Oh, Tom, you shouldn’t have. No I mean really, you shouldn’t have. I’m working hard on a joke here reagarding what would be the gifting equivalent over here and, you know, there’s nothing, really. Well, the collected DVD of my acting career would at least make him chuckle. Which is pretty much the one line from the short film I was in that no one saw, in which I played a salesgirl: “Don’t you want your (excruciatingly overlong actory pause) – change?” Or I could give him the gift of all my diaries, but then he’d have to suffer through entries like this:
August 22, 1977. Here I am listening to Barry Manilow on the stereo. … Then out of one of the bedrooms comes John R., another lifeguard and a friend of Nina’s. Nina introduces us and he greets me not with a hi or hello but a ‘how ya doin.’… I met Danny P., who’s from Florida. He came off as a little too cool for me though.

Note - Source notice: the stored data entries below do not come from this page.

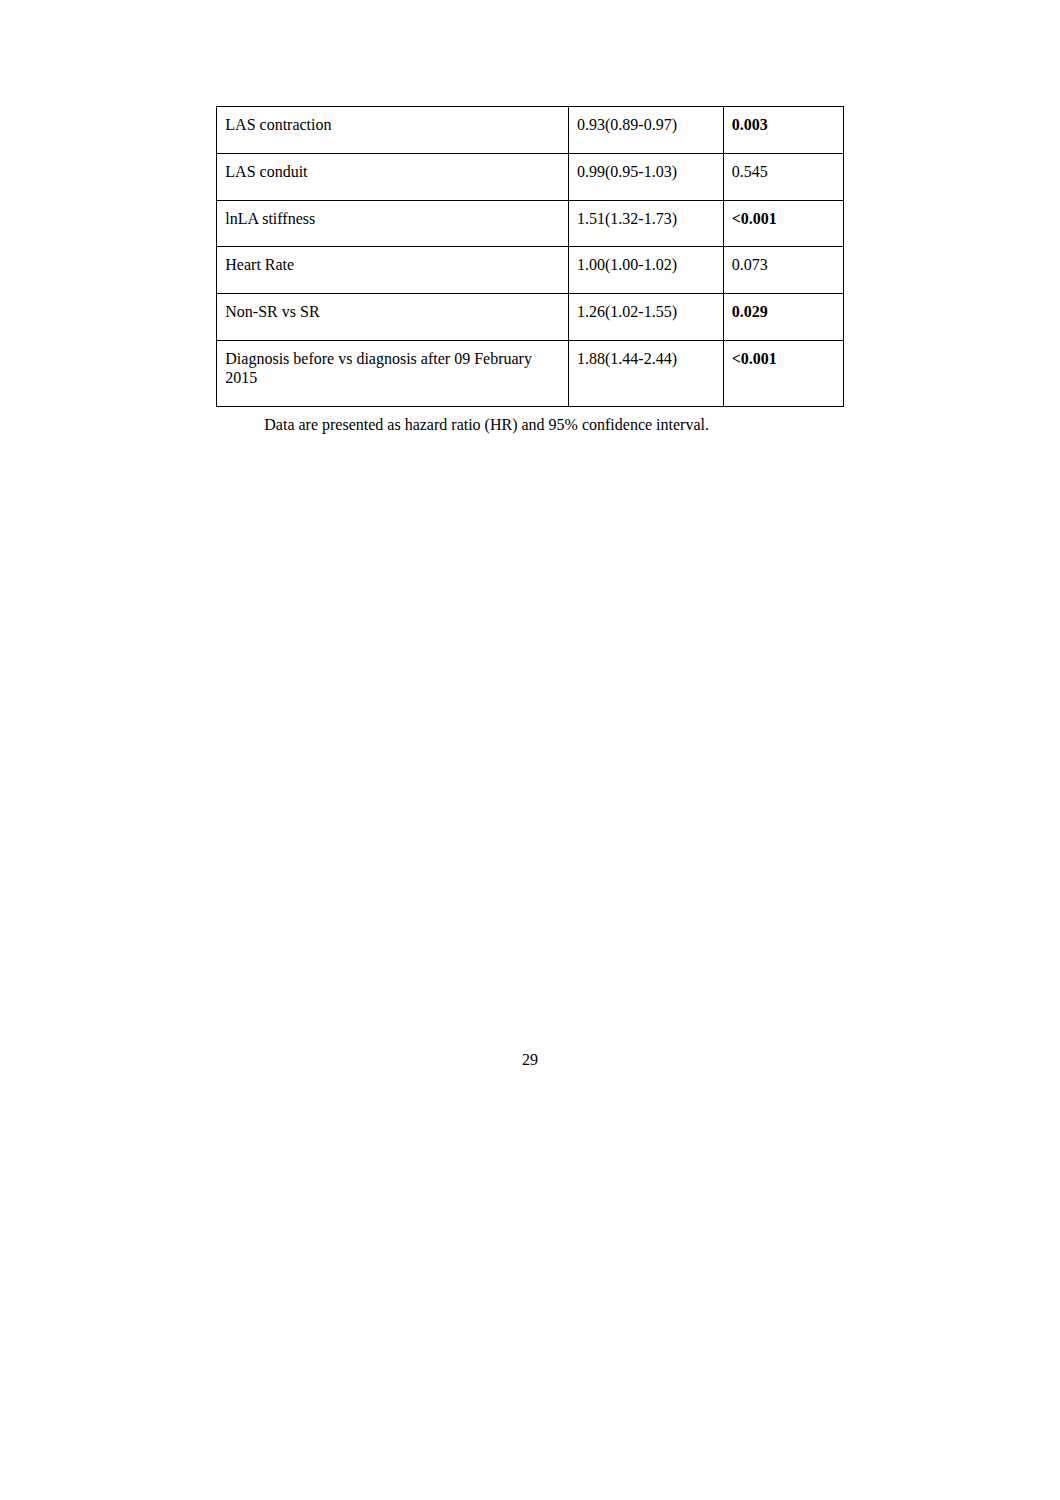| LAS contraction | 0.93(0.89-0.97) | 0.003 |
| LAS conduit | 0.99(0.95-1.03) | 0.545 |
| lnLA stiffness | 1.51(1.32-1.73) | <0.001 |
| Heart Rate | 1.00(1.00-1.02) | 0.073 |
| Non-SR vs SR | 1.26(1.02-1.55) | 0.029 |
| Diagnosis before vs diagnosis after 09 February 2015 | 1.88(1.44-2.44) | <0.001 |
Data are presented as hazard ratio (HR) and 95% confidence interval.
29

I guess. He greeted me with a ‘how ya doin’ also.
Okay, clearly at the appalling age of sixteen, I was yet unfamiliar with the greeting, “How ya doin,” and this is only one extremely brief moment in the life of E. Crane that I’d just assume not subject my husband to, especially, you know, as a gift. Because there are over a hundred volumes of this, and I’d like to say they get more sophisticated over the years, but really, not so much. I’ve always been a late, late bloomer.
The point is, there’s no equivalent.